Following a few false starts, summer has finally arrived –
its presence was timid at first, but has become brash and unapologetic over the past weekend. It was about time : solanaceas and cucurbits are not philosolic for philosolia’s sake. Indeed there exists a long list of vegetables that need a double dose of heat – tomatoes, eggplant, peppers, and all the members of the squash family, summer and winter alike – to spark their growth and their flowering.
But such sudden bursts of heat are a double-edged sword –
forcing your vegetable farmer into a state of heightened alert, suddenly preoccupied by the performance of his irrigation systems, obsessed with insect pest scouting and concerned about ensuring his employees are well protected against the heat. Be that as it may, the heat conjures up visions of succulent tomatoes and sweet watermelons…well worth a heat stroke or two.
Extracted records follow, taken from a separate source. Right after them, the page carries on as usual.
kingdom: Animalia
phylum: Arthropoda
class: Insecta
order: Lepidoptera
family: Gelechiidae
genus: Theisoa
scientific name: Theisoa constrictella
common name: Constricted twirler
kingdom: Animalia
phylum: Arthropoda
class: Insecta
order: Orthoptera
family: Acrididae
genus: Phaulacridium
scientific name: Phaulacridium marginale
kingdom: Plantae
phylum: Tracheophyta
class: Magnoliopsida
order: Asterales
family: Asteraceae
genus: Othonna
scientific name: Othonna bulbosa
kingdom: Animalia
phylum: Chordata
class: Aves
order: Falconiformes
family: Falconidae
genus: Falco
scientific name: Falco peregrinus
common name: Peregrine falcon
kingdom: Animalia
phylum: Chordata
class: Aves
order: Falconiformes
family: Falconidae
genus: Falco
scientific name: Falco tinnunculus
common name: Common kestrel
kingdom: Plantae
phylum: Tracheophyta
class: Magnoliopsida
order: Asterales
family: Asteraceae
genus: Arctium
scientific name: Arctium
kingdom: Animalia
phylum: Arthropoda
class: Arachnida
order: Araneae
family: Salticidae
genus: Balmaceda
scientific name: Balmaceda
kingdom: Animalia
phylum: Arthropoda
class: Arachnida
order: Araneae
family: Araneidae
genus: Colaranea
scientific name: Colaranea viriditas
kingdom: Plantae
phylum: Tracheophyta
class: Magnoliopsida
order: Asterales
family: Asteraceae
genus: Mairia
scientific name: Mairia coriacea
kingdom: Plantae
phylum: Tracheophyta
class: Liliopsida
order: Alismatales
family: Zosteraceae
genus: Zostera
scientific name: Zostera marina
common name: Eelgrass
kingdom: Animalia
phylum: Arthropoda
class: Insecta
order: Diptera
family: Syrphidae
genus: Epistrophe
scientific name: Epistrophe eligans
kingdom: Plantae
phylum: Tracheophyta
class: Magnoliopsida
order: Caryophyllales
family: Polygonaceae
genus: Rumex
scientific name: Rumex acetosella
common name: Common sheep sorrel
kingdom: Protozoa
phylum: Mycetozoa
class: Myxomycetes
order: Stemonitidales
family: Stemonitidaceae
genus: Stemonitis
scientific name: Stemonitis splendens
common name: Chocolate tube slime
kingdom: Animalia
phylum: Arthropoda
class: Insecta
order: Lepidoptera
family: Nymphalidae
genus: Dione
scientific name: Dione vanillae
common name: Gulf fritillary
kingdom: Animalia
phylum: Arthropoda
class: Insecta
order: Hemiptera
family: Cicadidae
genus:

Many of you have been been amazed by the size of some of our vegetables, generally, and of our lettuces, in particular.
To put it plainly, you are witnessing the return on last year’s investment in cold greenhouses. Not only has it allowed us to start the season a week earlier, but optimal growing conditions in a controlled environment are such that all these vegetables have had to do is grow. Abundant water, no gale force winds, few insects to stress them – a Miltonian paradise, indeed…
…but a paradise lost this week,
as almost all the veggies in this week’s basket will have been field-grown, i.e. subject to the vagaries of the climate and the curiosity of the local fauna. To wit, our lettuces will probably be smaller, but no less tasty.
That said, we look forward to seeing you all again soon.